▸ Prompt
Search the listing for the word "name" and say how many lines have it, nothing besides.

▸ Task material

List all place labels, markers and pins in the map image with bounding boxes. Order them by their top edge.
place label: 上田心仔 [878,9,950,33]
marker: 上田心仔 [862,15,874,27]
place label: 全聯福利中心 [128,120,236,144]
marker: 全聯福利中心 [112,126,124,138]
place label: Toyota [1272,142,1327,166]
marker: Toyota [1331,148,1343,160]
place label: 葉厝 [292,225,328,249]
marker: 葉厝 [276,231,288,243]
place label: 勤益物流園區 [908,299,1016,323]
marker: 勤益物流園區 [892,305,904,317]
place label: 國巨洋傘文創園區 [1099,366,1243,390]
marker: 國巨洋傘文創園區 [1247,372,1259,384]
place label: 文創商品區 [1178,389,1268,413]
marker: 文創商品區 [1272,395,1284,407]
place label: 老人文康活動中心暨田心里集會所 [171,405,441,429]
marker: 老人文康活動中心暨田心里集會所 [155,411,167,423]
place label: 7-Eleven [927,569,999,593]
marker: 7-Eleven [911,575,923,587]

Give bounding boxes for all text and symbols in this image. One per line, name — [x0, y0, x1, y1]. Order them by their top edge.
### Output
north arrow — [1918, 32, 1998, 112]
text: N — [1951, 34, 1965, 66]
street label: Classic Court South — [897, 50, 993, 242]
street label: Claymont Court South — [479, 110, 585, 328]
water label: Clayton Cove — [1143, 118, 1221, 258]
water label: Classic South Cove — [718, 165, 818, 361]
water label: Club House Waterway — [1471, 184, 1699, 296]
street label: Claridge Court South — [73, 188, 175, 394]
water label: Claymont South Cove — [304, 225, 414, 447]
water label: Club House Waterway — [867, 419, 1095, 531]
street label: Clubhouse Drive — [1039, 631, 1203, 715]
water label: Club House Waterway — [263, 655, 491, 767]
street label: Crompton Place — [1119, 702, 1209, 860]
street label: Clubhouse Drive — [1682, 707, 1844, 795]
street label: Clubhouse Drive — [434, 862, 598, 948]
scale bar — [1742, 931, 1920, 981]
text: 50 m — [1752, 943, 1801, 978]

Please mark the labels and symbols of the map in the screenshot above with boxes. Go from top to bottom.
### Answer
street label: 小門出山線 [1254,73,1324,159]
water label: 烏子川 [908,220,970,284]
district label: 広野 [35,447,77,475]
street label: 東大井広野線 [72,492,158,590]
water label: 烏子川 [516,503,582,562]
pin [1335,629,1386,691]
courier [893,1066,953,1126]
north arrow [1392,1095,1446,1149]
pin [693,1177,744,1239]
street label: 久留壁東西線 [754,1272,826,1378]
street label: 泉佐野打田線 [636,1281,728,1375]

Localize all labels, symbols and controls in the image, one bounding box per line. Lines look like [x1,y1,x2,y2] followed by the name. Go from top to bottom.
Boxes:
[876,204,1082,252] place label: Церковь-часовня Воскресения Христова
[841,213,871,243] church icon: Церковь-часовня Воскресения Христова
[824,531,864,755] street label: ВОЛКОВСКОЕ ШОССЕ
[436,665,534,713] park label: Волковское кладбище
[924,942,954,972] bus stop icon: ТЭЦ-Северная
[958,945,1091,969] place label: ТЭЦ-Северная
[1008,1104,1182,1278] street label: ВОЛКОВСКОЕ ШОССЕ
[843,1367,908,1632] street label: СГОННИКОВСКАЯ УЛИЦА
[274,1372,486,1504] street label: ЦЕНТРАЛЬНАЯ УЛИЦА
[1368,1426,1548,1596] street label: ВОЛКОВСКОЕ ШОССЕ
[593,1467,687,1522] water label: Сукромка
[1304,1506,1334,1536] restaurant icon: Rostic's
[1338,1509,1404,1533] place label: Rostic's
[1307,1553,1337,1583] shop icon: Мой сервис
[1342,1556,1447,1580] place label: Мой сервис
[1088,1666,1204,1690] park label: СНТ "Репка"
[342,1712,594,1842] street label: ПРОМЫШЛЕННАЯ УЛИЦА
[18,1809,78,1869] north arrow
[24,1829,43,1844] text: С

▸ Answer box
2